Task statement
Once you have located the line containing "middle tip: (143, 217)" in the material below, return it exactly along with each line after it through the line containing "ring dip: (354, 301)".

Records shown
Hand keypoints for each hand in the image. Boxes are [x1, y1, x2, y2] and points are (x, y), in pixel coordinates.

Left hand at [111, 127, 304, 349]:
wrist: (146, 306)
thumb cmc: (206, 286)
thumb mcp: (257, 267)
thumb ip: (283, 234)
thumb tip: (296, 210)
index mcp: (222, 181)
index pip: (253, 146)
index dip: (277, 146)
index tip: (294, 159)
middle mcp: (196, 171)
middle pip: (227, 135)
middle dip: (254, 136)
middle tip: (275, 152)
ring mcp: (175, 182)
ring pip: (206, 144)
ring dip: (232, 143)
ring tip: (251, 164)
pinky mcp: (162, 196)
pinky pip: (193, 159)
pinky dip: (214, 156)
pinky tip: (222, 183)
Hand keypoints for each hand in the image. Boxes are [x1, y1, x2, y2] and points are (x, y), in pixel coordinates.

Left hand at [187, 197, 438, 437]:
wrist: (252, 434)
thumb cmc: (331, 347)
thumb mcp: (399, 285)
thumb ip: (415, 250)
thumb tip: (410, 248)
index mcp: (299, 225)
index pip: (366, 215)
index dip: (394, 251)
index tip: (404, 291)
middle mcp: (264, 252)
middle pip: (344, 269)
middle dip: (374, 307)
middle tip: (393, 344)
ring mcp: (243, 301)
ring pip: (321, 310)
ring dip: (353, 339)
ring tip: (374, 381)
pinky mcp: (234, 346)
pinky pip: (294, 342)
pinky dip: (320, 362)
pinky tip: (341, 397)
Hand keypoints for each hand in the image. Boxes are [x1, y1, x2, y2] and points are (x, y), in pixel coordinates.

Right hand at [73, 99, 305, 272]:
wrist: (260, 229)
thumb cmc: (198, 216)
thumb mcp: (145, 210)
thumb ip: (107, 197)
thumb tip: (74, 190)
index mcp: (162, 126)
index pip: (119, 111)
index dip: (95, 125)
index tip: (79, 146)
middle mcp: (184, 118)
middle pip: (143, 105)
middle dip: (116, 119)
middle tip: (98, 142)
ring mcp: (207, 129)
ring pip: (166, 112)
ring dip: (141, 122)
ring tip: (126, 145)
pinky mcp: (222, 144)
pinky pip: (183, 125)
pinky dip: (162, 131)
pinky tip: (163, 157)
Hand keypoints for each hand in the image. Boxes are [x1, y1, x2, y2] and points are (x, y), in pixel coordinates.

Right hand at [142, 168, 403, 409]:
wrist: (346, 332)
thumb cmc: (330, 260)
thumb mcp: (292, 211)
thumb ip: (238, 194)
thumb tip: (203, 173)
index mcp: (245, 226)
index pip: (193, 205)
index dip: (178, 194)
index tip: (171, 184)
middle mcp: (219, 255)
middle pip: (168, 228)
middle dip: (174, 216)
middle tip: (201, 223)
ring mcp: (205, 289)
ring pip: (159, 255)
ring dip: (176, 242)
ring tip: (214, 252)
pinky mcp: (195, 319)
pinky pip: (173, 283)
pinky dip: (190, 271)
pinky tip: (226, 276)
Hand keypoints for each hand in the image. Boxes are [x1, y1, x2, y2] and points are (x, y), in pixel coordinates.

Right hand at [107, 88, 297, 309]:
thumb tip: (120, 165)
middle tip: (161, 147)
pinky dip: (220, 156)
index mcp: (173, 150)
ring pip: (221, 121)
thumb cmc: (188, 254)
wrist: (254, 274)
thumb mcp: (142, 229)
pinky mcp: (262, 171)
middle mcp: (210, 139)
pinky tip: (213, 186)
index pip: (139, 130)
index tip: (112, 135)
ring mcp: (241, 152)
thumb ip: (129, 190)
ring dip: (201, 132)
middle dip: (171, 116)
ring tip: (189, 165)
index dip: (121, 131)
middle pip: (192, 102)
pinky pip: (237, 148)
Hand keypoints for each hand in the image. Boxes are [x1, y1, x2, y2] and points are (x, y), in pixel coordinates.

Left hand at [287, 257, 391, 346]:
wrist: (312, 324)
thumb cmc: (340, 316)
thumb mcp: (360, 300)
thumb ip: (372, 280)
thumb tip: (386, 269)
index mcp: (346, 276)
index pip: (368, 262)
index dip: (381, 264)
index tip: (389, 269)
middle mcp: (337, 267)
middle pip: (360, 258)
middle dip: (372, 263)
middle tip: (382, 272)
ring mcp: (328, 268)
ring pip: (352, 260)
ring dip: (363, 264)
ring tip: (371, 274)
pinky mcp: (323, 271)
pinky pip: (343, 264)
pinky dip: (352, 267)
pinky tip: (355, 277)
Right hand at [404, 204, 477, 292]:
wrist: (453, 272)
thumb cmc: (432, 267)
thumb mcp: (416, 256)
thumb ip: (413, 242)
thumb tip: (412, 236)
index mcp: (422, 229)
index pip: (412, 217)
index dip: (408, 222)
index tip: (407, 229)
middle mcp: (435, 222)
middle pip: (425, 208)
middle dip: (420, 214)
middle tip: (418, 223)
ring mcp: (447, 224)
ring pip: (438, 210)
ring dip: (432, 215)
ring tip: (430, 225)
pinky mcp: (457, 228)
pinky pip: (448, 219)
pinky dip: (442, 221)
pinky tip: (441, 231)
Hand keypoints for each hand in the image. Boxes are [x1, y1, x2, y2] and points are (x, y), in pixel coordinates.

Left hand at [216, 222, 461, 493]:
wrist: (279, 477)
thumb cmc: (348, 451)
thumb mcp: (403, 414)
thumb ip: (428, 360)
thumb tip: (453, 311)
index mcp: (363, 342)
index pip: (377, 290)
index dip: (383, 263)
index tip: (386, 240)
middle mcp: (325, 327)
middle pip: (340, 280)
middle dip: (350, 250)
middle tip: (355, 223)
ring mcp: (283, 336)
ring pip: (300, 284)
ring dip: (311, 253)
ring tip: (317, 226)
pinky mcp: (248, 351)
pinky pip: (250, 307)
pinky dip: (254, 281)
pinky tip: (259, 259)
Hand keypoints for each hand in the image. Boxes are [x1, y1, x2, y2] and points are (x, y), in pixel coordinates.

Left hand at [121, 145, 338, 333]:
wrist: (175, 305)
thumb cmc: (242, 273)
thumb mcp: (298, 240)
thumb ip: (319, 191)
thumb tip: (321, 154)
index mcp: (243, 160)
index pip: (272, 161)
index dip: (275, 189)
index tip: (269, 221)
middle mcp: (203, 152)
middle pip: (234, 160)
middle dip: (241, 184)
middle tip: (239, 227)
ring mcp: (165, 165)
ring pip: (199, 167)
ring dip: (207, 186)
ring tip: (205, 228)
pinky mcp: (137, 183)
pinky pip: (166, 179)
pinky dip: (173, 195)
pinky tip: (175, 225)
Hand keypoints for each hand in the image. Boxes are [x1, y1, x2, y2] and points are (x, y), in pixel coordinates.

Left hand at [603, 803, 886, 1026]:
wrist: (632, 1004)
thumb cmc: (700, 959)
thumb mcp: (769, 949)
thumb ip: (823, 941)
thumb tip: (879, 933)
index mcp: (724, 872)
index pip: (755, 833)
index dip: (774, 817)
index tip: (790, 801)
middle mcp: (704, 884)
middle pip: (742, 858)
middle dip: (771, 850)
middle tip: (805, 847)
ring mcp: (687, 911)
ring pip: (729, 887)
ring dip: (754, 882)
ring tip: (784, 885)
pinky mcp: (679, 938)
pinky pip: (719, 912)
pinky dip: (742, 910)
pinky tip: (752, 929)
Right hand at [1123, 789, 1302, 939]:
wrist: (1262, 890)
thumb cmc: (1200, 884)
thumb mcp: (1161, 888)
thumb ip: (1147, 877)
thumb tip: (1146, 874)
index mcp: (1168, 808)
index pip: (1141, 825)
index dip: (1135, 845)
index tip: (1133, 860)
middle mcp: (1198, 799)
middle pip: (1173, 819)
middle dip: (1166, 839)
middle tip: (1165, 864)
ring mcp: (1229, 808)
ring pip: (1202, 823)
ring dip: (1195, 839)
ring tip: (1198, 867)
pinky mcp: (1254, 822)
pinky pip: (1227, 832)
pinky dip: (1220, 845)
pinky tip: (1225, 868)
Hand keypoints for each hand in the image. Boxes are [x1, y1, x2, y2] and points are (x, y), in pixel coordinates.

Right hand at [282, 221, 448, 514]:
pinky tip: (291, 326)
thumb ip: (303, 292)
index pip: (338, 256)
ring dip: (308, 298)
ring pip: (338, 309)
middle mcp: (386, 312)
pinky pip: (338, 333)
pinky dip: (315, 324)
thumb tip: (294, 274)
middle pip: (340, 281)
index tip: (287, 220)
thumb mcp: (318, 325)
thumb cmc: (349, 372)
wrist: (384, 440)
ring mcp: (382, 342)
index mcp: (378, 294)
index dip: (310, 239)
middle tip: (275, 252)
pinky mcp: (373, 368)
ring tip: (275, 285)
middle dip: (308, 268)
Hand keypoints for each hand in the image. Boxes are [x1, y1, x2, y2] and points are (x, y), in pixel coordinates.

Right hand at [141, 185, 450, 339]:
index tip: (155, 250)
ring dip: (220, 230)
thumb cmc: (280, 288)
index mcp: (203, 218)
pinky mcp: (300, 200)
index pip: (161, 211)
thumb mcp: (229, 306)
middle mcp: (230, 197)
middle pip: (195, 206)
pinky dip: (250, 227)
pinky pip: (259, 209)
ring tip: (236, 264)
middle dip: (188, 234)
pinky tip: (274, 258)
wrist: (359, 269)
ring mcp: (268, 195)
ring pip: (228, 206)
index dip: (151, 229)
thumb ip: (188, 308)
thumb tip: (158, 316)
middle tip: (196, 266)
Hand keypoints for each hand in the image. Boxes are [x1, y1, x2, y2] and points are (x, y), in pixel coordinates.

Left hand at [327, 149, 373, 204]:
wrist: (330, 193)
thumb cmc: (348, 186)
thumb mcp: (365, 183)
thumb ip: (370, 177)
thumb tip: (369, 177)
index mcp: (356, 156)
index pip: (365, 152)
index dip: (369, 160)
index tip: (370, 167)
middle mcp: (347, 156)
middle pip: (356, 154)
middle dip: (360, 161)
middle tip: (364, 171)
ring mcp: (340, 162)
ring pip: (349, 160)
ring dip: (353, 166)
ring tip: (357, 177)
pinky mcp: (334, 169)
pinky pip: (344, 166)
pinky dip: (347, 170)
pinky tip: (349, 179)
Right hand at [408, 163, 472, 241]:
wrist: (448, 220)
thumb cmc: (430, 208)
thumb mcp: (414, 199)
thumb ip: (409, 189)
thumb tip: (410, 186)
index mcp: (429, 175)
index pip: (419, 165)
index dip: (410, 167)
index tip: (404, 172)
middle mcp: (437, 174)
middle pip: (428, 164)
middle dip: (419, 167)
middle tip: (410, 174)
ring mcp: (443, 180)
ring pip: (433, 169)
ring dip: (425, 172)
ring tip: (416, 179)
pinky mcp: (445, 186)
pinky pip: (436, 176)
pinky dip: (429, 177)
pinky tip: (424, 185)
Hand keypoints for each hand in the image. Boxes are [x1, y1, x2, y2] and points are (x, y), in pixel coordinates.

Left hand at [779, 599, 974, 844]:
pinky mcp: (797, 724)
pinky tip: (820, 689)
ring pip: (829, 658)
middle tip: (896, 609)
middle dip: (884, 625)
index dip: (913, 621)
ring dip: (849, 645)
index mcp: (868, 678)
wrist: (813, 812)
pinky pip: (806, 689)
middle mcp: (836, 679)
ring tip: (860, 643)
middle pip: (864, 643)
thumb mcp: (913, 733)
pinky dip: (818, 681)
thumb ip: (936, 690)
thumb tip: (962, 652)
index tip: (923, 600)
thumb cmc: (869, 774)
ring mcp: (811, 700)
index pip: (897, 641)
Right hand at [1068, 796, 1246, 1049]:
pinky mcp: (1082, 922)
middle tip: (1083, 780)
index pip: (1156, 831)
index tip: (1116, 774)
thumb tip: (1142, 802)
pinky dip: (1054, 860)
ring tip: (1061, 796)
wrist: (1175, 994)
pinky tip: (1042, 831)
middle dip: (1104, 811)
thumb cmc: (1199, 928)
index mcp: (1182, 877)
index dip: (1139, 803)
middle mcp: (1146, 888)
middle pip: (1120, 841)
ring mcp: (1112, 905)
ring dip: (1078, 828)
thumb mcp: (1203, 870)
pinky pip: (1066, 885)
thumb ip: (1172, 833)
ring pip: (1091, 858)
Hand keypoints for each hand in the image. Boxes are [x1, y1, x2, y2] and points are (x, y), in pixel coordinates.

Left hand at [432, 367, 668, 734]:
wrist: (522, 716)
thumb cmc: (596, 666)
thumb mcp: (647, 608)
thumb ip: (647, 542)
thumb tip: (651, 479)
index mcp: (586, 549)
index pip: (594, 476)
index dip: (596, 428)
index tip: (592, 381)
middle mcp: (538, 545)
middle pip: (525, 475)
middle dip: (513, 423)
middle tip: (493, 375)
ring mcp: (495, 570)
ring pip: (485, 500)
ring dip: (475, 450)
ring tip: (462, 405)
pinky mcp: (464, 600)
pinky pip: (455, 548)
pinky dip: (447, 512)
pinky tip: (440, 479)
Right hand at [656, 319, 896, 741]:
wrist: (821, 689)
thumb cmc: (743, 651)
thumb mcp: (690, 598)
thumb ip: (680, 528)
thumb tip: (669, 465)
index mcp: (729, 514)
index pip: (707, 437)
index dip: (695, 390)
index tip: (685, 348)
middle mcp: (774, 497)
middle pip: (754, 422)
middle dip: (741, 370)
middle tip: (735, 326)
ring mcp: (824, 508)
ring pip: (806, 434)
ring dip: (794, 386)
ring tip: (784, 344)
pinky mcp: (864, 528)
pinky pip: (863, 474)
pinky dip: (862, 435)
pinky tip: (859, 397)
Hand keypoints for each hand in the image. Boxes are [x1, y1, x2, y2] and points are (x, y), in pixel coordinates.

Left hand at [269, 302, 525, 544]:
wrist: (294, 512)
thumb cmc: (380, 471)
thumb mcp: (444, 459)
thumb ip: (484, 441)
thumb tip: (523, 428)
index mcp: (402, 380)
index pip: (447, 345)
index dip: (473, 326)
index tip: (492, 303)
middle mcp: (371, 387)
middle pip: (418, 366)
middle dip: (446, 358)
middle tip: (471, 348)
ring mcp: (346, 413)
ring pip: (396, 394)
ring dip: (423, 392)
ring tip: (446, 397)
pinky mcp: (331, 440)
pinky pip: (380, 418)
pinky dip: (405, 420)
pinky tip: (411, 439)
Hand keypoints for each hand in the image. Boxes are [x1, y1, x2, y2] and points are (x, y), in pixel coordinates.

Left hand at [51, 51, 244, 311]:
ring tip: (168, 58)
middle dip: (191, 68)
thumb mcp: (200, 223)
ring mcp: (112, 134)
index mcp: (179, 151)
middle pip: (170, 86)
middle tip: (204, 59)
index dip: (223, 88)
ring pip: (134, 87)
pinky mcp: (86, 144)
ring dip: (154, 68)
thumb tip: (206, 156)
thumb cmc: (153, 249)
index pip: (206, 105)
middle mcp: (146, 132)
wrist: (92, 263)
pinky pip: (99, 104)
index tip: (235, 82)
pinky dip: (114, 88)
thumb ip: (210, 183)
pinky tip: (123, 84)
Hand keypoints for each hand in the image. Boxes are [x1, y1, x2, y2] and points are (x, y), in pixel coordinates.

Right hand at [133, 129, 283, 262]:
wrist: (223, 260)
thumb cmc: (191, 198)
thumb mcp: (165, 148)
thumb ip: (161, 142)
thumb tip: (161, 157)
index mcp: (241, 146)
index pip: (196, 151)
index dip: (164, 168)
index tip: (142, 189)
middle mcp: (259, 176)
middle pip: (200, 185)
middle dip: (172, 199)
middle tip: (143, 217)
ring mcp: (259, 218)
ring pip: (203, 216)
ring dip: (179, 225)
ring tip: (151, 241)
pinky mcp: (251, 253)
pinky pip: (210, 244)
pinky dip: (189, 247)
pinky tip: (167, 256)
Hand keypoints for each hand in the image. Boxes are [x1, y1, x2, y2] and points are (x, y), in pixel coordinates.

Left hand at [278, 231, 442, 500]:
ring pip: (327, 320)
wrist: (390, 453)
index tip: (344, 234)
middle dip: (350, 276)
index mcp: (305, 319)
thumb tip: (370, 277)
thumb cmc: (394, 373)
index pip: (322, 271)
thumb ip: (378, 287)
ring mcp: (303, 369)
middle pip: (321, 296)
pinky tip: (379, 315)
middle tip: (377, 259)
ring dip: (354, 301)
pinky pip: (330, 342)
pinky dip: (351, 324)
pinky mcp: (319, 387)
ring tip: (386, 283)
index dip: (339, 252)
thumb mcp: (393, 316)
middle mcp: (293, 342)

Exercise answer
middle tip: (143, 217)
ring mcp: (259, 218)
ring pip: (203, 216)
ring dip: (179, 225)
ring tip: (151, 241)
pinky mcp: (251, 253)
pinky pip: (210, 244)
pinky dip: (189, 247)
pinky tip: (167, 256)
Hand keypoints for each hand in the image. Boxes are [x1, y1, x2, y2] and points are (x, y), in pixel coordinates.

Left hand at [278, 231, 442, 500]:
ring pip: (327, 320)
wrist: (390, 453)
index tip: (344, 234)
middle dip: (350, 276)
index mcp: (305, 319)
thumb tip: (370, 277)
thumb cmc: (394, 373)
index pip: (322, 271)
thumb ip: (378, 287)
ring mcp: (303, 369)
middle pip: (321, 296)
pinky tip: (379, 315)
middle tip: (377, 259)
ring dip: (354, 301)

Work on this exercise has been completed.